* **TASK DESCRIPTION**
Answer with the exact lines of the following material from the one containing "### Deterministic Addresses" through the one containing "- **Integration Testing:**", both end lines included.

THE DATA Block Start

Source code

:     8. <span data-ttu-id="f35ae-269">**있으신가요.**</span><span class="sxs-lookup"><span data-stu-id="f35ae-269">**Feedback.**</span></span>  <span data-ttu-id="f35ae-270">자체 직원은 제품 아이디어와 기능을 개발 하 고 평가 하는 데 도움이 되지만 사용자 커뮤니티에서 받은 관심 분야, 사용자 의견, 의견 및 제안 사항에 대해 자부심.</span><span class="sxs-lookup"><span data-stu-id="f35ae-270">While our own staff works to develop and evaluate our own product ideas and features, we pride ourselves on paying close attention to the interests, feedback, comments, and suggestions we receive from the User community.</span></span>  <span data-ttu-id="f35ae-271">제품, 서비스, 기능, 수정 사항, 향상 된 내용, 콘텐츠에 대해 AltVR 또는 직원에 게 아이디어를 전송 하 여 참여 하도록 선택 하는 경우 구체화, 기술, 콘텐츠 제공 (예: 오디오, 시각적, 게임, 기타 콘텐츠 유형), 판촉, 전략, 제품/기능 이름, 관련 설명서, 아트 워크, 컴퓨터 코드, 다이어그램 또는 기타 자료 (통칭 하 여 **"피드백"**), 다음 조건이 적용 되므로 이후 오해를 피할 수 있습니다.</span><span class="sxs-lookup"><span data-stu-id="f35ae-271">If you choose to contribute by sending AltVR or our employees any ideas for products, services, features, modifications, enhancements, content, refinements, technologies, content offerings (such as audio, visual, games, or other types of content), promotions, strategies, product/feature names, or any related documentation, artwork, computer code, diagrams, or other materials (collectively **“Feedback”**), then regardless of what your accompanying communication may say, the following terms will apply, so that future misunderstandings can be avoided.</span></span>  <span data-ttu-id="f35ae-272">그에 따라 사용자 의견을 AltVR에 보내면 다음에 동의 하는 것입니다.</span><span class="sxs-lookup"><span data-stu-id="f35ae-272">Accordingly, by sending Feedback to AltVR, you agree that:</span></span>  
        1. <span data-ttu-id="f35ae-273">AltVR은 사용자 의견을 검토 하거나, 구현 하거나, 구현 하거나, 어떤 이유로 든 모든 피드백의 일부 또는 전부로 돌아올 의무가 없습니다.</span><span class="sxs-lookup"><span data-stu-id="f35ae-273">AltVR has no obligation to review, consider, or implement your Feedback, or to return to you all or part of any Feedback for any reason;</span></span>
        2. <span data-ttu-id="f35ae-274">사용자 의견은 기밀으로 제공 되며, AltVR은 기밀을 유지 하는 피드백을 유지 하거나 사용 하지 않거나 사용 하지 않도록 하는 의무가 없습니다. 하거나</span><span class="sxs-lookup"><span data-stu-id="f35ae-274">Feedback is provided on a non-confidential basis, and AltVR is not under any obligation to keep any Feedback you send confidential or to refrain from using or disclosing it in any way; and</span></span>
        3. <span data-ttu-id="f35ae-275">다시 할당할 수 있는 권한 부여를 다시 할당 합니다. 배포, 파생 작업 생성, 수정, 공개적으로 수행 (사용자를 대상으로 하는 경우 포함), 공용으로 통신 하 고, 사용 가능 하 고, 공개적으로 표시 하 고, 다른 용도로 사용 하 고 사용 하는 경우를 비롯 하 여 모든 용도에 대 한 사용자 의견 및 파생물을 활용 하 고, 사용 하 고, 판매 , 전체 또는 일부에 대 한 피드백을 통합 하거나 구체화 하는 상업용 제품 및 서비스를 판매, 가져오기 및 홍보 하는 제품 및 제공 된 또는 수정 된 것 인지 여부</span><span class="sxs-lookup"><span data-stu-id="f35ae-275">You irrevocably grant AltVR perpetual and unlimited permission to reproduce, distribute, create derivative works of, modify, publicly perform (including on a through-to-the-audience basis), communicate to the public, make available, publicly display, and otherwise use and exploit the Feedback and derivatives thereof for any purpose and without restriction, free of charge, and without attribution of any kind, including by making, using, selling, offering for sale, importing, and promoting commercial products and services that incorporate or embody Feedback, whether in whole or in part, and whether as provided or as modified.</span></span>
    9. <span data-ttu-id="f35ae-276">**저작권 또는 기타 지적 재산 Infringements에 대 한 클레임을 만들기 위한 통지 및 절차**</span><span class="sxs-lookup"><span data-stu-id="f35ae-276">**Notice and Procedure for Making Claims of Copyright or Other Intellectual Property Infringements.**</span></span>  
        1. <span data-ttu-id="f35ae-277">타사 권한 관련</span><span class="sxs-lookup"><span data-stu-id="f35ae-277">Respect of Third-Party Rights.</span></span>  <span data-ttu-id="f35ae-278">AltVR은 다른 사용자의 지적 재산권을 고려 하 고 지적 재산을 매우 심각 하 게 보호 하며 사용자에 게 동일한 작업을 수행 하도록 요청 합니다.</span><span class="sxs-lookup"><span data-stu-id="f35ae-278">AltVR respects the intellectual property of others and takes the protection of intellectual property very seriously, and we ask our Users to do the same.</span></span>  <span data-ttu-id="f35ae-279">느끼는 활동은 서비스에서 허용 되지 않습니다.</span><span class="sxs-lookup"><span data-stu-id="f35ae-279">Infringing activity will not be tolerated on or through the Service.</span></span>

THE DATA Block End
THE DATA Block Start

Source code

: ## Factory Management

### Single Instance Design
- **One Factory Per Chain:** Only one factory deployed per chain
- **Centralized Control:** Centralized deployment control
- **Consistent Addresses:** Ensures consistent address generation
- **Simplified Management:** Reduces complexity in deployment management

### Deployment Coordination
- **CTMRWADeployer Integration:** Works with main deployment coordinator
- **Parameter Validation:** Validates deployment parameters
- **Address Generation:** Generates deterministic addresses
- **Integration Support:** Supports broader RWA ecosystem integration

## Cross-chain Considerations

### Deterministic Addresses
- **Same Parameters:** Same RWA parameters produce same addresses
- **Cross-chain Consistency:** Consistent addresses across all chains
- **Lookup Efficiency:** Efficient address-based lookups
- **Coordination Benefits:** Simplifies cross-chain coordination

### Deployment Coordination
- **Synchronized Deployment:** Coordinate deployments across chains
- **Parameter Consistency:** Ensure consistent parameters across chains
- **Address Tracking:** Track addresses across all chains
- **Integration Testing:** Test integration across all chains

THE DATA Block End

* **ANSWER TO THE EXERCISE**
### Deterministic Addresses
- **Same Parameters:** Same RWA parameters produce same addresses
- **Cross-chain Consistency:** Consistent addresses across all chains
- **Lookup Efficiency:** Efficient address-based lookups
- **Coordination Benefits:** Simplifies cross-chain coordination

### Deployment Coordination
- **Synchronized Deployment:** Coordinate deployments across chains
- **Parameter Consistency:** Ensure consistent parameters across chains
- **Address Tracking:** Track addresses across all chains
- **Integration Testing:** Test integration across all chains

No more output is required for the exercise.